Radio Commentary, 90.7, 91.7 New Life FM, August 3, 2012
By Sue Ella Deadwyler
Good morning, Jim. For those of us living in the 112 counties voting NO last Tuesday, the new transportation tax is Gone with the Wind, as Margaret Mitchell might say! The vote was two-to-one against it and declared dead in three-fourths of the regions, because most of us would rather drive ourselves than hitch a ride on rapid-rail to take us someplace we don’t want to go!
The 112 counties that voted NO won’t have to pay the tax, but the other 47 counties will fork over another one-per-cent sales and use tax for at least ten years, probably longer. Since T-SPLOST passed in three Georgia Regions – 7, 8 and 9 – folks living in Augusta and the 14-county region next to South Carolina will pay more taxes. So will the folks in the 16-county region next to the Alabama line where Columbus is located; and those in the 17-county middle Georgia region that includes the famous onion town of Vidalia.
But, listen up. If H.B. 277 of 2010 is enforced, the 112 counties that REJECTED the tax will be punished for 24 months. During those 24 months, they’ll have to pay 30-percent matching funds for Department of Transportation maintenance and improvement grants for their district. The three districts that ADOPTED the tax will pay only 10 percent matching funds for DOT projects. No matter how you look at it, we’ll ALL PAY MORE!
In the last few weeks, I took special note when a public official said, “If we can get it passed here, we’ll be a model for the rest of the country,” leading me to believe Georgia was the guinea pig for an extraordinary experiment. Then I wondered whether the quiet maneuver of the state into regional government, then, using it to get T-SPLOST adopted by regional votes WAS the experiment.

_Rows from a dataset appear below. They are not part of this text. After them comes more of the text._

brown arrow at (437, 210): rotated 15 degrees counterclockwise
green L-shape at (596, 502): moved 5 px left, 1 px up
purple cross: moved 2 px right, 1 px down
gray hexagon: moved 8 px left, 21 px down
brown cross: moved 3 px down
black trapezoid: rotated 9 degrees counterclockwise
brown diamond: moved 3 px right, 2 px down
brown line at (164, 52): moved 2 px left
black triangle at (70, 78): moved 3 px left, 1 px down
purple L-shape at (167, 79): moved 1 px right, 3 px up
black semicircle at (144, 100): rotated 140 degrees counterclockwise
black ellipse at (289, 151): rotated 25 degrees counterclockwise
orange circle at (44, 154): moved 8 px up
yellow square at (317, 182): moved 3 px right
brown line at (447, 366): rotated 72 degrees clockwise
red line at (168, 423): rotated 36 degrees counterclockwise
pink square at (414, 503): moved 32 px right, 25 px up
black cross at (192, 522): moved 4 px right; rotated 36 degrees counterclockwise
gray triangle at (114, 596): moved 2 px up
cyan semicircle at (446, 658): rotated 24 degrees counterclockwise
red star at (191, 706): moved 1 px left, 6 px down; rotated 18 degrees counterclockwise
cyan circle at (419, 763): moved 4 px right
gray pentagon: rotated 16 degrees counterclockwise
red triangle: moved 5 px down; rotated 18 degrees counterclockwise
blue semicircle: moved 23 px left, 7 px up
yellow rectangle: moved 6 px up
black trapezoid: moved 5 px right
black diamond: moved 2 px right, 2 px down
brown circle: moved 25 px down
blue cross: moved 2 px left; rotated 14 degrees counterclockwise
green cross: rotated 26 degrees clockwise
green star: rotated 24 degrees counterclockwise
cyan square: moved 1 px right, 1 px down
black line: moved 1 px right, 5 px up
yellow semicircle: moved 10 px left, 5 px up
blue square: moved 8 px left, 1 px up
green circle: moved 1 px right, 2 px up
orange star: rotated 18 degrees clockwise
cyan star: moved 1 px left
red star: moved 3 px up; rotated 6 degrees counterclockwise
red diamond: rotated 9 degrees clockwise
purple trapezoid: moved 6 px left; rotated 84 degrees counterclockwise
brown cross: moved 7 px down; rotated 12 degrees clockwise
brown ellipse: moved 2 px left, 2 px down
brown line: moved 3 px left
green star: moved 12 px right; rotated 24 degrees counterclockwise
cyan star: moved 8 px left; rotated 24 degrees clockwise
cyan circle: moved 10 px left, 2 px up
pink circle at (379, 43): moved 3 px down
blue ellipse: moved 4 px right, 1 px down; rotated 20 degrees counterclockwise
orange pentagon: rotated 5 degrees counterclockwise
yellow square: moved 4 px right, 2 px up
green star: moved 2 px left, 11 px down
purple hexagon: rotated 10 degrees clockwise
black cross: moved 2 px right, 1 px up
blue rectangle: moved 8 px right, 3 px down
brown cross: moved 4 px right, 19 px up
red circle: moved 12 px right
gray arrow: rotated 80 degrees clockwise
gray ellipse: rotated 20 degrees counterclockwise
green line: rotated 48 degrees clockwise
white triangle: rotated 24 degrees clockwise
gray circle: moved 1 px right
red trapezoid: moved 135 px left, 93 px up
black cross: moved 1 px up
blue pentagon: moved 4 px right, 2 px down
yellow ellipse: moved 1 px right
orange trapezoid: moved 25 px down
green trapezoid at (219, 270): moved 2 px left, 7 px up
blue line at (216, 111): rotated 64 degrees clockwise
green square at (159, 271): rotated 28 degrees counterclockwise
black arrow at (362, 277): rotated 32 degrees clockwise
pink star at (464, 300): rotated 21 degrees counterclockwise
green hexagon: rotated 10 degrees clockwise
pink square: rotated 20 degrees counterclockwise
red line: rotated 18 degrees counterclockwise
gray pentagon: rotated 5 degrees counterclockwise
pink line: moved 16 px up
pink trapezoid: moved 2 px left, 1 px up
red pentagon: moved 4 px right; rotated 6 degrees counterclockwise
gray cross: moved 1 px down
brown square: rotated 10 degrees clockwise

Regional government in Georgia quietly passed in H.B. 1216 of 2008, and went into effect July 1, 2009. Although regionalism is unconstitutional, it’s still on the books in Georgia. It is NOT in the Constitution of the State of Georgia or the United States Constitution. Both documents created government of the people, by the people and for the people. Regional officials are appointed and do NOT answer to voters. The transportation tax was developed under and voted on by unconstitutional regions, so every voter should have said NO to the tax and a LOUDER NO to regional government. So, beware! The tax some of us have dodged temporarily was only the surface problem. Regional government is the issue and it’s robbing us of our constitutional form of government. For Georgia Insight I’m Sue Ella Deadwyler, your Capitol correspondent.